INSTRUCTION 1 ::
Answer these about the forum thread on the Spirit rover:
(a) In what year did the mission start?
(b) How long was the mission originally meant to last?
(c) In what year did Spirit get stuck in the dirt?
INSTRUCTION 2 ::
How would you put this sentence from the forum thread on the Spirit rover into Spanish: "I completely forgot about the rover, i thought they had some technical troubles and it failed the mission"?

# NASA's Spirit Rover Completes Mission on Mars



## Bow (May 26, 2011)

And to think what started in 2004 as a 3 month mission.  Amazing how long it lasted.
http://www.jpl.nasa.gov/news/news.cfm?release=2011-160


----------



## micropage7 (May 26, 2011)

yeah and we just take another step to get a long journey to the mars
maybe someday we gonna hit startrek era


----------



## kciaccio (May 26, 2011)

Bow said:


> And to think what started in 2004 as a 3 month mission.  Amazing how long it lasted.
> http://www.jpl.nasa.gov/news/news.cfm?release=2011-160



Agreed. Lets hope our era of American over achievement does not end with the Obama administration.


----------



## Wrigleyvillain (May 26, 2011)

Spirit Rover

...like a Boss.


----------



## Bo$$ (May 26, 2011)

Wrigleyvillain said:


> ...like a Boss



you called? 

I completely forgot about the rover, i thought they had some technical troubles and it failed the mission


----------



## cheesy999 (May 26, 2011)

Bo$$ said:


> i thought they had some technical troubles and it failed the mission



spirit got stuck in the dirt in 2007, but still works, the other one works fine


----------



## Wrigleyvillain (May 26, 2011)

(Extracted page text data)
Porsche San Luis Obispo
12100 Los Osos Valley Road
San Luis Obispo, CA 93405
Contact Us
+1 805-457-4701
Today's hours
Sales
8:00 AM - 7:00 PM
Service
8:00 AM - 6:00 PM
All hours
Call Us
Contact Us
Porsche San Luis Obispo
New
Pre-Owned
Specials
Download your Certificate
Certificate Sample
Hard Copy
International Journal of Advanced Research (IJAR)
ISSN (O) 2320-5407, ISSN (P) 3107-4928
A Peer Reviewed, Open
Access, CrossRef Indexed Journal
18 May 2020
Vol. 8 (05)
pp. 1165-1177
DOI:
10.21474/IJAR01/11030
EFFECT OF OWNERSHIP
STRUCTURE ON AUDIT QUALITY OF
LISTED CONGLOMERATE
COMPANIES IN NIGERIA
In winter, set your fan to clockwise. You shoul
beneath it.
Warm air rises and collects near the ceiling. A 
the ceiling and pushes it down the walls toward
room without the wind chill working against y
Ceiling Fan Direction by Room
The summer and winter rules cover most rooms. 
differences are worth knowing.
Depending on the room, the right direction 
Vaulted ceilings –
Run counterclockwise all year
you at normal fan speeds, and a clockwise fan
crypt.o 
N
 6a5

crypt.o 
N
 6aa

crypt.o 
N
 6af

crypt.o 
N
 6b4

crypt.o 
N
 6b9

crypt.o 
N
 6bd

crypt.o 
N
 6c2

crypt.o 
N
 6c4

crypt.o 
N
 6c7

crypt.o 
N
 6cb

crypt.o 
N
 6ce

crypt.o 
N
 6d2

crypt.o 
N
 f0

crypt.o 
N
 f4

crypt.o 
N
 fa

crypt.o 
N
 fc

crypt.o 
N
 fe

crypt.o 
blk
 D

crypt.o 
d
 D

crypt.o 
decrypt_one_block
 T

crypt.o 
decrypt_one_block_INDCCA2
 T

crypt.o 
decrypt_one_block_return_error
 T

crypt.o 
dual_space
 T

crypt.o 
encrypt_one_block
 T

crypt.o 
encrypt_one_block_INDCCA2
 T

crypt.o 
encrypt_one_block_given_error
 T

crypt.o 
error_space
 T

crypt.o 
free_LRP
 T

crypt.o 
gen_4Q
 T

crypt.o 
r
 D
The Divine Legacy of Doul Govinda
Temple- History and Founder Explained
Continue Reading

TASK OUTPUT 1 ::
(a) 2004
(b) 3 months
(c) 2007

TASK OUTPUT 2 ::
Me olvidé por completo del rover; pensé que habían tenido algunos problemas técnicos y que había fracasado en la misión.